TV-KRITIK

Sostmeier – die Edith Piaffe von Paris

von Redaktion

Hallo, Nachtigall: Esther Sedlacek im Ersten.

Heute lernen wir: Hinter den Kulissen von Paris ist das Leben noch einmal so süß. Am Anfang hat man sich ja noch Sorgen gemacht um unsere TV-Chéries: Regen, Acht-Stunden-Maloche, überall Thomas Bach. Sollen wir Geld nachschießen? Muss die GSG9 sie da rausholen? Aber gestern früh hat eine sommerlich strahlende Esther Sedlaczek, die Nachtigall von Paris, gezeigt, wie glücklich sie ist: „Was ist schöner, als mit Sonnenstrahlen in den Tag zu starten?“, tirilierte sie und verriet: „Ich kann Ihnen sagen, die Arbeitsbedingungen hier bei uns sind alles andere als schlecht.“ Hach, Star bei den Öffis müsste man sein. Dann heißt es allzeit „Froh la la“. Wir haben uns mit Esther gefreut und vergeben nur prächtig gelaunte TV-Goldmedaillen.

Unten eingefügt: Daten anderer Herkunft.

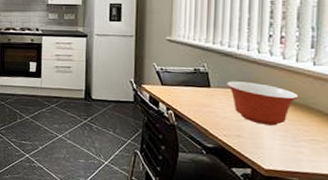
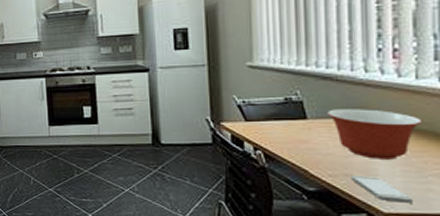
smartphone: none [241,137,287,162] -> present [350,176,412,203]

Gold für Sigurd Alexander Adalbert Graf von der Groeben: Ja, so heißt er wirklich, der Kult-Graf, der Judo-Guru, der ZDF-König der großen Innensichel. Er zeigt, dass Pazifismus nicht immer eine Lösung ist. Der verbal grobe Gröben feiert jeden Würgegriff: „Da muss die Blutzufuhr zum Kopf unterbrochen werden!“ Im Erfolgsfall ist seine Euphorie grenzenlos: „Sie hat ihre Gegnerin abgewürgt!“ Das kennt man sonst nur von Fahranfängern. Gut, er spricht immer etwas gepresst, so dass es nach Verdauungsbeschwerden klingt. Aber von solchen Typen lebt doch Olympia. 68 ist der Sigurd mittlerweile, da droht hoffentlich nicht die Rente wie bei RTL-Gattin Ulrike. Übernehmen könnte ZDF-Hockeymann Adrian von der Groeben, bucklige Verwandtschaft. Aber der junge Mann klingt längst nicht so schnieke, er verdaut zu gut.

Gold für Carsten Sostmeier: Es ist eine Freude und große Poesie, dem Pferdekönig von Schloss Versailles lauschen zu dürfen. Bitte tun Sie das ausgiebig, Sie werden es nicht bereuen. Denn Monsieur ist die Edith Piaffe von Paris. Er lässt Goldfavorit Michael Jung hochleben: „Wissen Sie was, er tanzt durch den Schlosspark, er reitet nicht. Es ist dieses perfekte Menuett der feinfühligen Emotionen.“ Und der Mann von der Hippo-Bank schreibt romantische Liebesbriefe an edle Rösser: „So tänzerisch leicht wie das Lichtspiel einer Kerze.“ Wissen Sie was, Sosti kommentiert nicht, er singt und dichtet.

Gold für Andrea Petkovic: Es gibt handelsübliche Expertinnen und Experten – und es gibt die kluge, schöne, eloquente Petko, die Tennis-Esther. Wenn sie neben ZDF-Haudegen Aris Donzelli – mit auch noch fantastischer Stimme – erklärt, wie Alex Zverev das Feld für den Gegner klein macht, möchte man gern wissen, was Sostmeier über die Petkovic dichten würde. Und wehe, Graf Groeben würgt ihn dabei ab.

Gold für Bernd Schmelzer: Für jede Minute Petkovic bestraft einen das ZDF mit Claudia Neumann, die direkt im Anschluss losröhrt wie ein Opel, dem es gerade die Zylinderkopfdichtung rausfetzt. Aber man hat ja die Wahl und landet im ARD-Stream bei Frauenfußball-Aficionado Bernd Schmelzer. Er staunt mit den Zuschauern über eine kuriose Übertragung, deren Regisseur sich mehr für die kreischenden Fußball-Swifties auf der Tribüne interessiert als fürs Spiel. Irgendwann hat der BR-Kommentator die Nase voll und wettert: „Es geht hier eigentlich um ein Fußballspiel, und nicht um ein Fotoalbum.“ Sehr gut, das musste raus wie die Bratkartoffeln aus dem Groeben! Wir brauchen ein Gedicht. Motto: Für den Schmelzer schreib ich dicke Wälzer. Monsieur Sostmeier, s’il vous plaît!